TASK GOAL:
When a line in the records contains the string "deleteProcessInstanceVariableUsingDELETE", copy that line.
━━━━━━
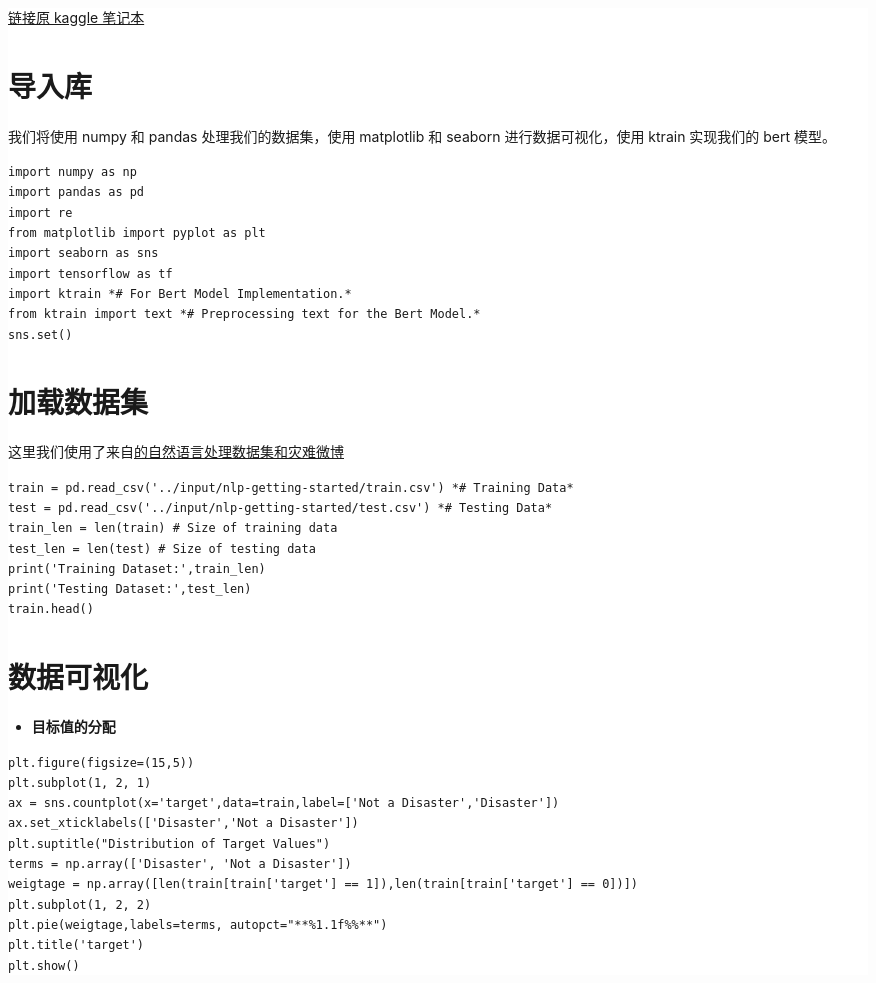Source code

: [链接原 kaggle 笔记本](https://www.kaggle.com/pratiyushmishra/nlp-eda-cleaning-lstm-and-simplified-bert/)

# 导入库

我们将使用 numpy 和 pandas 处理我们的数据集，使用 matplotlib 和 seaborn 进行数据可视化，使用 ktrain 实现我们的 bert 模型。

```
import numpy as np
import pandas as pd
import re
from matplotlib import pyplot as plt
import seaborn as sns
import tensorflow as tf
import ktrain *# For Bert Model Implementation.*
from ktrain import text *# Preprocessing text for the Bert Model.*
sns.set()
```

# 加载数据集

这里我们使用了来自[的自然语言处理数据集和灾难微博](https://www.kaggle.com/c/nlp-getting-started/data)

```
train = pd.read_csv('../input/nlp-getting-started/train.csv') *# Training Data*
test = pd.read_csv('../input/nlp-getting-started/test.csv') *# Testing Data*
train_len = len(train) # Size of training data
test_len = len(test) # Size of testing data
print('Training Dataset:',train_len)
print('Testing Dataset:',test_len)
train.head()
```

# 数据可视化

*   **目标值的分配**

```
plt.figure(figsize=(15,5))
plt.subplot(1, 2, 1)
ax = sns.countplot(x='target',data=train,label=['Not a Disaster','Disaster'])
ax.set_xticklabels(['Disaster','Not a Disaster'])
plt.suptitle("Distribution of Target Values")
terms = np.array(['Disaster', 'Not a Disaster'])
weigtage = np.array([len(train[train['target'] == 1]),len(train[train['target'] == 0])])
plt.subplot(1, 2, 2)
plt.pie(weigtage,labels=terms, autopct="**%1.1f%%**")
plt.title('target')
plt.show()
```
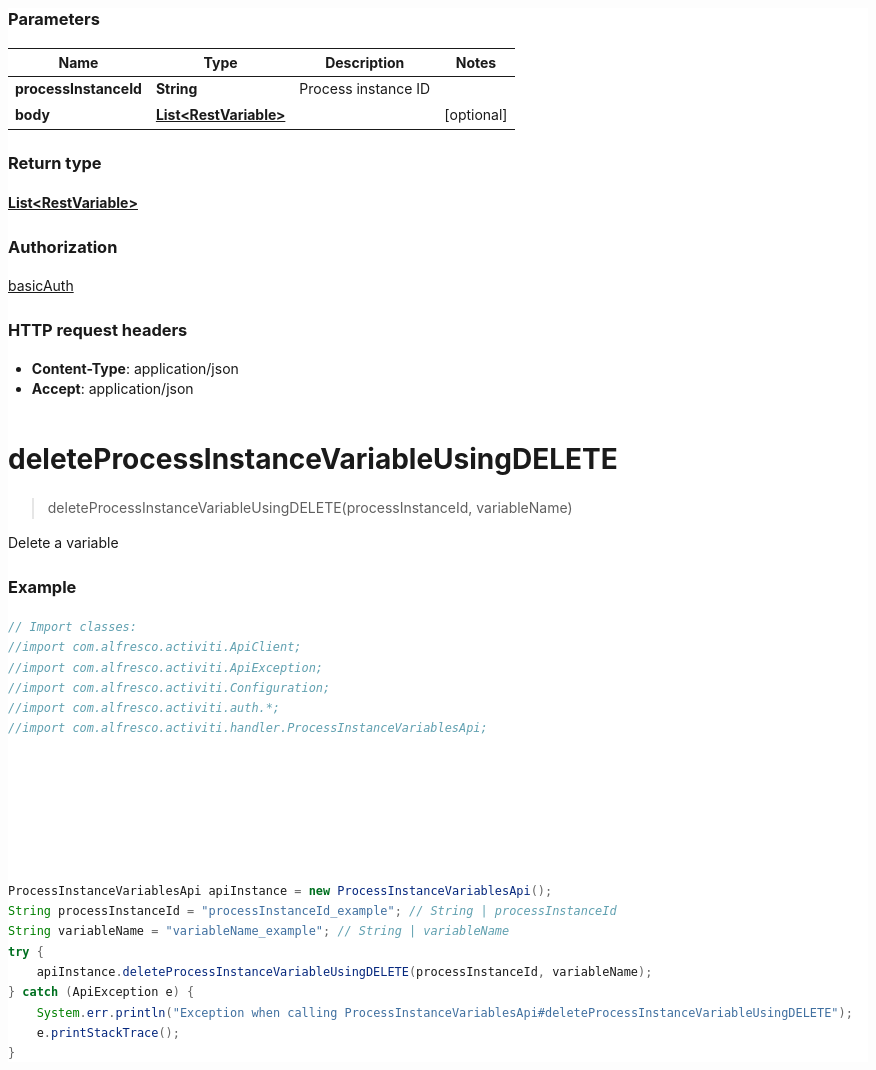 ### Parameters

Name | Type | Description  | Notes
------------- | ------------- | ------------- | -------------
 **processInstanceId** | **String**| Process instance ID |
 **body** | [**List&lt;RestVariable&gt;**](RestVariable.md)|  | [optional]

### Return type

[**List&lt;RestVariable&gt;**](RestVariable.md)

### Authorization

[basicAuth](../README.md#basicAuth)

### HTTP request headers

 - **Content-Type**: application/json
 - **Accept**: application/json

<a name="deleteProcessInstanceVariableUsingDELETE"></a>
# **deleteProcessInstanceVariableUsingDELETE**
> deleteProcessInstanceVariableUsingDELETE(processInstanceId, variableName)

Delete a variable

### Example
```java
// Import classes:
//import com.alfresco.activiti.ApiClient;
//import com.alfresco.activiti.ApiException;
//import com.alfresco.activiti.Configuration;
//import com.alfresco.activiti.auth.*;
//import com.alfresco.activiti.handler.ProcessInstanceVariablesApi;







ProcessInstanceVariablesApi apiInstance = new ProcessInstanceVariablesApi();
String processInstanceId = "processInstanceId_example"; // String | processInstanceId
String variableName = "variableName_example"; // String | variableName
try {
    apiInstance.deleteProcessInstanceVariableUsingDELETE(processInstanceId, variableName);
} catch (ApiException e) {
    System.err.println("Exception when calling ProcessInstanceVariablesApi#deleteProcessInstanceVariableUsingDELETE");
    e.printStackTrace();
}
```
━━━━━━
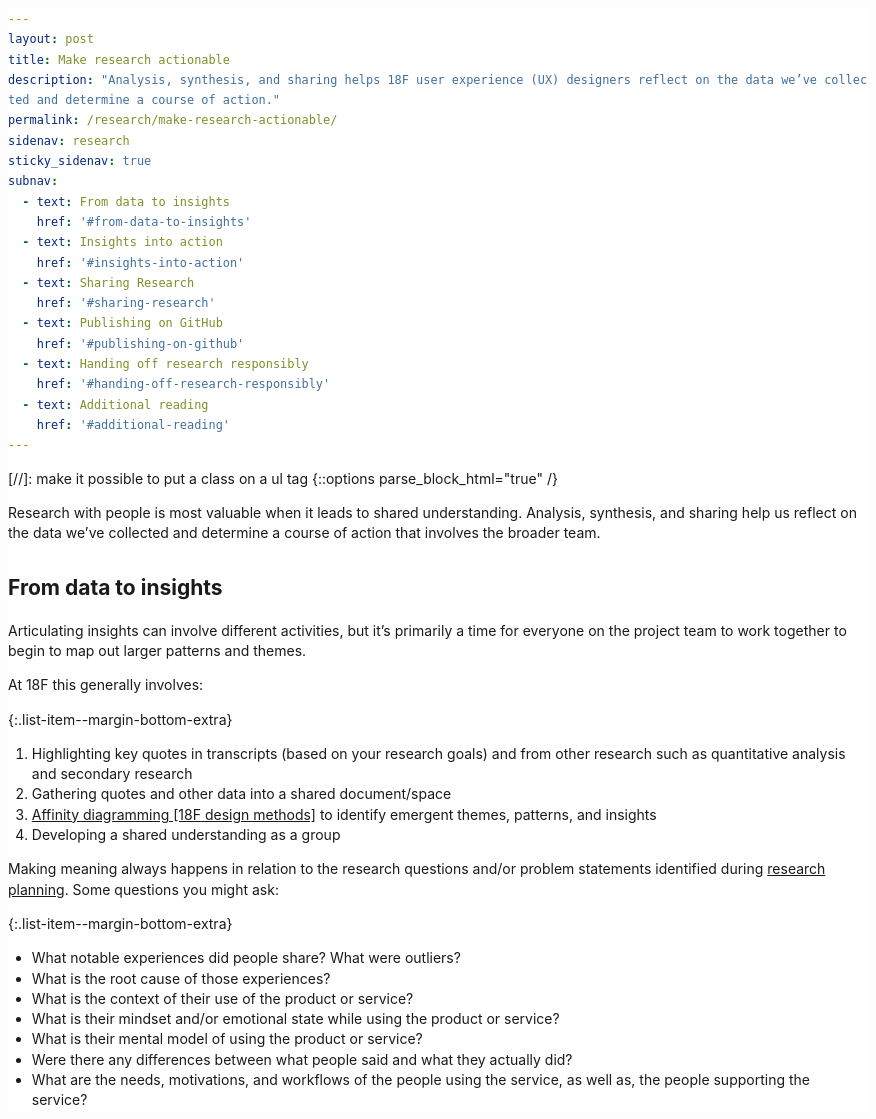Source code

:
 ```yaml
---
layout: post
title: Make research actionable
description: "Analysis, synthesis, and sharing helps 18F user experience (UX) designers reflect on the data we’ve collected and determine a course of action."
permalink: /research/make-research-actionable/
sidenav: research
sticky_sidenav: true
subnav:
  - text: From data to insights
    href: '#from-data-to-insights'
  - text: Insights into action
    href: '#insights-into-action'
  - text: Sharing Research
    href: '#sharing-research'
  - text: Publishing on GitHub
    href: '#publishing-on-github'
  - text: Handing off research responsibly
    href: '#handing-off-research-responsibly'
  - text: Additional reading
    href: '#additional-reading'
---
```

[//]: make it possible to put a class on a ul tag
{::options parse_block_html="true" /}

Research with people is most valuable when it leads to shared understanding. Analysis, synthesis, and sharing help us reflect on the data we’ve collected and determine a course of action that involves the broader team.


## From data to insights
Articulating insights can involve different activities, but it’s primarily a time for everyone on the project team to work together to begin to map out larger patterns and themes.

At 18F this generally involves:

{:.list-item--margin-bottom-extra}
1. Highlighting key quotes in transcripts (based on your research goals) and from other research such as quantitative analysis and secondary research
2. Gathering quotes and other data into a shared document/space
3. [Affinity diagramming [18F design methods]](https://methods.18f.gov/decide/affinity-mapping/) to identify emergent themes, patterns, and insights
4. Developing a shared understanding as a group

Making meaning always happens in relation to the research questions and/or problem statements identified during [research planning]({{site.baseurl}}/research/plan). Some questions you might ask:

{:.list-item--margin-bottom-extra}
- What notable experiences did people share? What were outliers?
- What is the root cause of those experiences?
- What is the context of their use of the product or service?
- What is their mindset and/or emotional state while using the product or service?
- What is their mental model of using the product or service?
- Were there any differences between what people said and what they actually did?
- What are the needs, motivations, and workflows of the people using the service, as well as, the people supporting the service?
━━━━━━
RESPONSE:
<a name="deleteProcessInstanceVariableUsingDELETE"></a>
# **deleteProcessInstanceVariableUsingDELETE**
> deleteProcessInstanceVariableUsingDELETE(processInstanceId, variableName)
    apiInstance.deleteProcessInstanceVariableUsingDELETE(processInstanceId, variableName);
    System.err.println("Exception when calling ProcessInstanceVariablesApi#deleteProcessInstanceVariableUsingDELETE");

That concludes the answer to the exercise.